Ospitati in un percorso cronologico di 900 metri quadrati, disposti al secondo piano della Villa, sono esposti 200 dipinti di natura morta e natura viva appartenuti alle collezioni medicee.
Dipinti che raccontano la storia di una grande collezione messa insieme con passione dai Medici nel corso di un secolo e mezzo, dagli inizi del Seicento alla metà del Settecento.
La collezione è composta da opere di artisti italiani (più e meno conosciuti) , fiamminghi e olandesi, acquistate o commissionate, che andarono a costituire la più importante collezione esistente in Italia e in Europa di nature morte.
Per la realizzazione del museo, come prima cosa si è reso necessario effettuare un censimento di tutte le opere di natura morta provenienti da collezioni medicee, un’ operazione mai realizzata prima, che ha portato all’individuazione di ben 754 dipinti su tela, tavola, carta e pergamena appartenenti al Polo Museale Fiorentino.
Alcune delle opere della collezione medicea non son state recuperate perché dislocate presso uffici pubblici italiani e usate come arredo artistico ma c’è la possibilità che in futuro tali opere potranno essere allestite.
Tutte le opere allestite nel museo, fino alla sua apertura del 2007, erano state conservate nei depositi del Polo Museale Fiorentino, soprattutto negli Uffizi e in Palazzo Pitti.
Molte delle opere selezionate erano già state restaurate nel corso di questi anni, ma in occasione della sua apertura si sono resi necessari ulteriori restauri a dipinti e cornici, realizzati in parte dal Polo Museale Fiorentino e in parte grazie alla sponsorizzazione della Contemporanea Progetti in connessione alla mostra Natura morta Still Life paintings and Medici collections in varie sedi negli Stati Uniti.
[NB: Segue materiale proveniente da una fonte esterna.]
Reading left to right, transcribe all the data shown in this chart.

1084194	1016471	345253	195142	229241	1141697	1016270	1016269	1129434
Inoltre le prime due sale del terzo piano, dette lorenesi, sono state completamente restaurate grazie alla Fondazione Cassa di Risparmio di Prato.

La realizzazione del nuovo museo ha una lunga storia che parte già negli anni trenta del Novecento quando il Direttore delle Gallerie di Firenze, Giovanni Poggi, propose di destinare le sale del terzo piano della villa alla documentazione delle residenze medicee, ma solo nel 1990, sulla base di un ampio progetto ideato da Marco Chiarini, furono allestite nella villa due sale con i celebri “campionari pomologici” di Bartolomeo Bimbi.
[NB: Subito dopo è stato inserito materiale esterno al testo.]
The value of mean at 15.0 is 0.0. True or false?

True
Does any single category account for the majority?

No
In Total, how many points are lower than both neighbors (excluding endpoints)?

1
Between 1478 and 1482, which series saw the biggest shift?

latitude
Da allora si sono susseguite mostre e pubblicazioni, alcune molto importanti curate da Chiarini con la collaborazione di studiosi, che hanno fornito solide basi scientifiche per la nascita del nuovo museo.
Anche Federico Zeri che nel 1989 coordinò la prima impresa editoriale sul tema de “La Natura Morta in Italia”, sostenne con forza la nascita del museo, convinto che “quello delle nature morte sarebbe stato un museo unico al mondo”. Infine, nel 2002, con l’integrazione della Villa di Poggio a Caiano nel Polo Museale Fiorentino, l’allora soprintendente Antonio Paolucci affidò a Marco Chiarini e Stefano Casciu l’incarico di creare il nuovo museo.
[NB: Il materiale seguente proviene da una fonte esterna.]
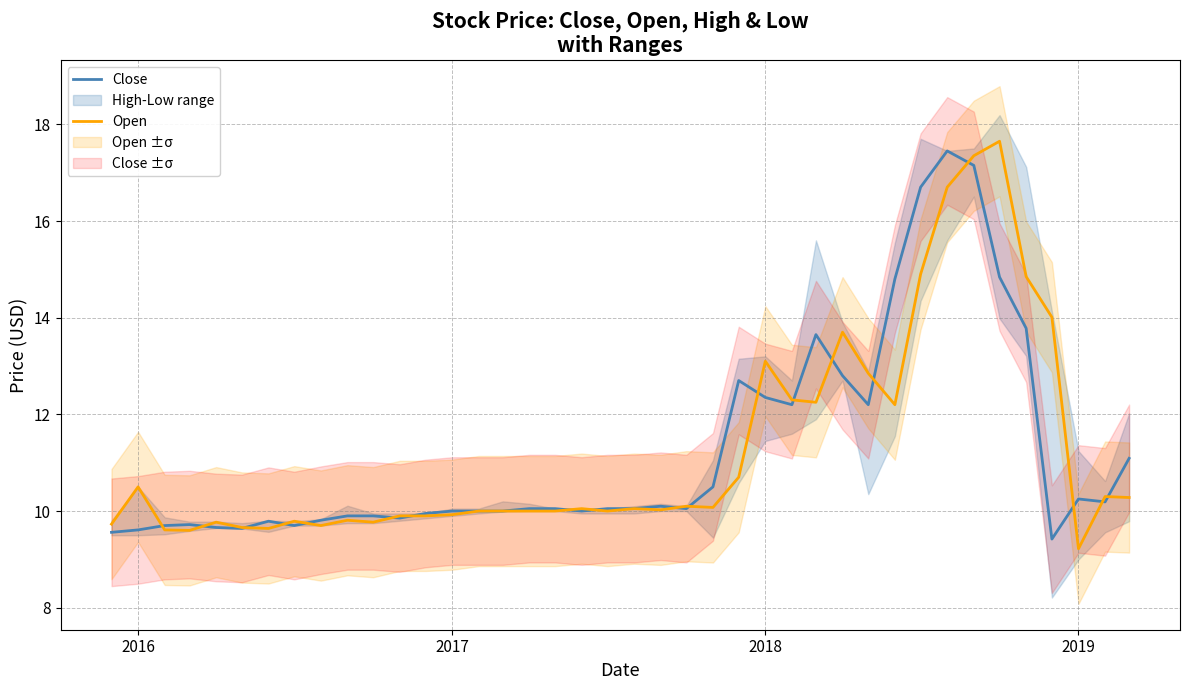

At how many categories does at least one series exceed 17?

3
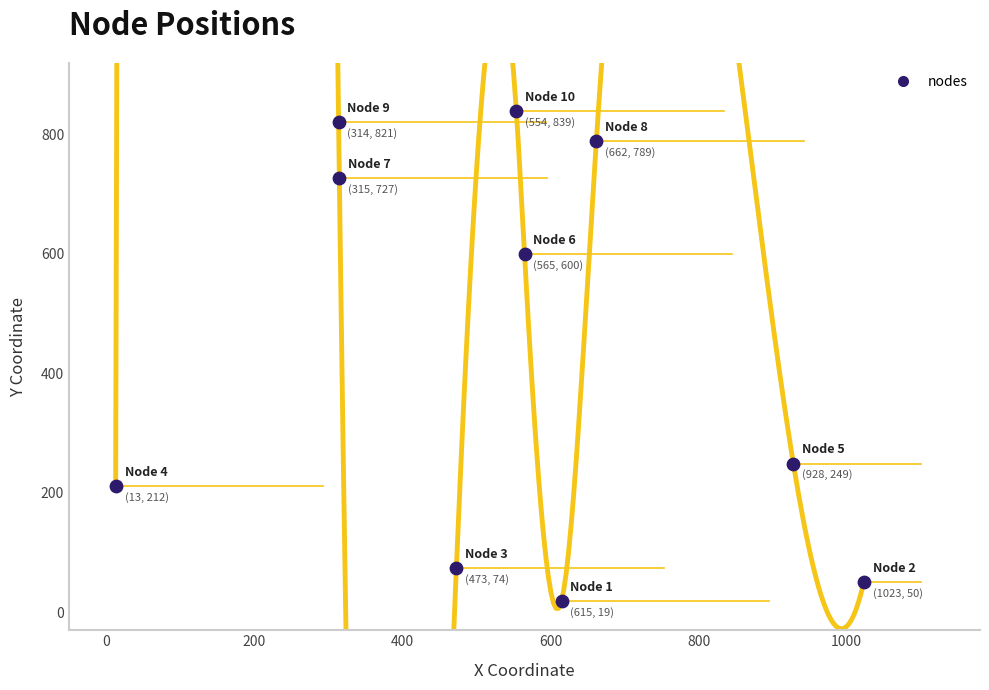

What is the range of X values (max minus min)?

1010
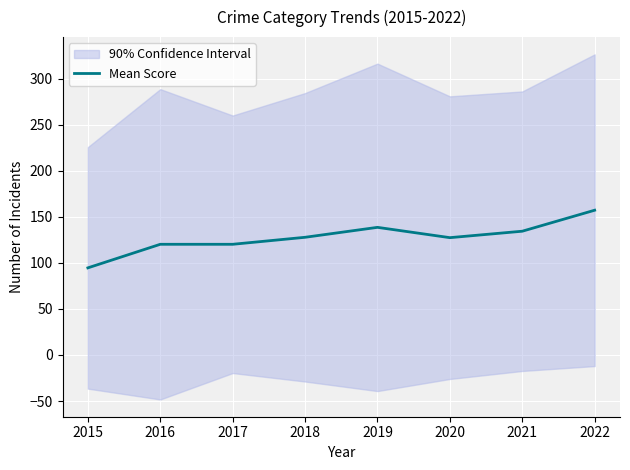

Where is the first local maximum?

2019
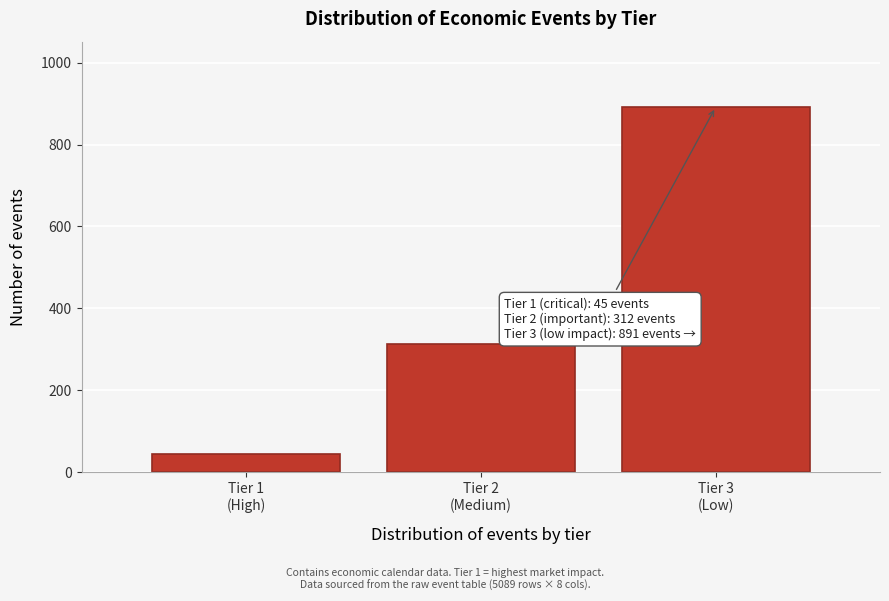

Reading left to right, list all the values displayed in this chart.

45	312	891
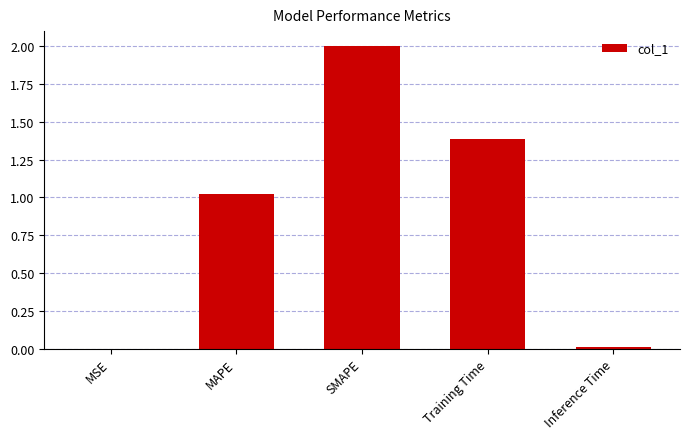

Where does the data first go above 1?

MAPE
Nel 2005, inoltre, grazie ad un protocollo d’intesa fra Polo Museale Fiorentino e Comune di Poggio a Caiano è stato possibile versare importanti risorse economiche, provenienti dal bilancio della provincia, nelle casse del comune.
La scelta della Villa Medicea di Poggio a Caiano come sede del museo non è casuale: i Medici destinarono alle grandi e dislocate residenze di campagna le raccolte di natura morta, ognuna delle quali ospitava un “soggetto” diverso.

In occasione dell’inaugurazione, 19 giugno 2007, è stata realizzata una guida a cura della casa editrice Sillabe.